Though the term “roxymoron” (used to describe pop-headbangers) will be familiar to fans of the Saturday Night Live skit The Roxbury Guys, the members of Taipei-based expat trio Roxymoron were unaware of its existence when they chose their name. They had been toying with the word oxymoron, and “it just kind of clicked,” said drummer John Stephenson. “It’s stupid enough that you might laugh but it sticks in your head,” said guitarist Dan Semo. “All you want is people to remember.”
Stephenson and lead vocalist Ben Smith had already begun jamming together when they noticed Semo’s “really pretty” Martin acoustic guitar at an open mic night. When the trio formed and it became obvious that “Dan was a better guitar player,” Smith switched from guitar to bass, he said.
Semo’s dreamily ambient guitar converses psychedelically with Smith’s bass, a dialogue that the percussion gives structure to. The result is danceable and energetic.
photo: Alita Rickards
The band plays tomorrow with experimental duo The Okay Cars, pop punk group Vampire Watching Television, and rock band Slack Tide, followed by Earworm DJ BB.
“We started off kind of Queens of the Stone Age-y,” said Semo. “But the sound is based around the off beat, the disco beat theme that pops up in every song.” The end product is “collaborative, [and] comes out of the jams,” said Smith.
“Dan will come with a riff, delay, loop, atmospheric stuff,” Stephenson said of guitarist Semo, who creates eccentric and engaging melodies though he also gets down and dirty. “We take the fun bits and work from that.” Stephenson drums with a composed intensity, rehearsing in bare feet to get a feeling for the rhythm.
Smith’s David Byrne-like sense of pacing and occasional punk intensity give the music direction. The band’s songs are not lyrically based but rely on a mix of scat and chat: “At least half are kind of nonsense, sound nice, syllables fit together,” he said. Topics vary — one is about a “randy guy running around” fulfilling his urges, another is about a “random Swedish guy we met last year at Spring Scream.”

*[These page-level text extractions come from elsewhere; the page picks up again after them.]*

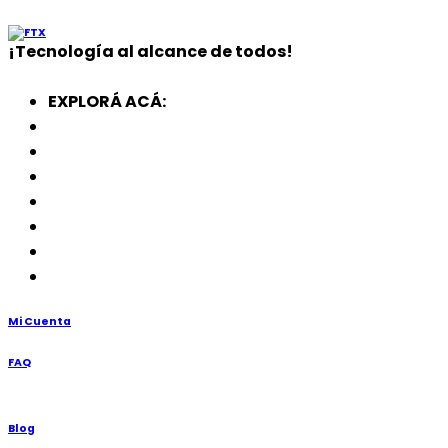
¡
Tecnología
al alcance de todos!
EXPLORÁ ACÁ:
Electrodomésticos
SmartWatch
SSD
Memorias
Soportes
TV’s
Punto de Venta
Mi Cuenta
FAQ
Blog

Smith has that rock star quality: When not performing he is laid back, but as soon as he opens his mouth there’s a shift, and — to borrow a term used in drama classes — he “drops in.”
Though Roxymoron creates moody instrumental soundscapes, before you get too absorbed the music livens up, increasing the pace with a driven intensity that says the time for thinking is over and now it is time to dance.
“We’re a live band and you want to do what works when you’re playing,” said Semo. “You see people moving and it makes you want to play even more.”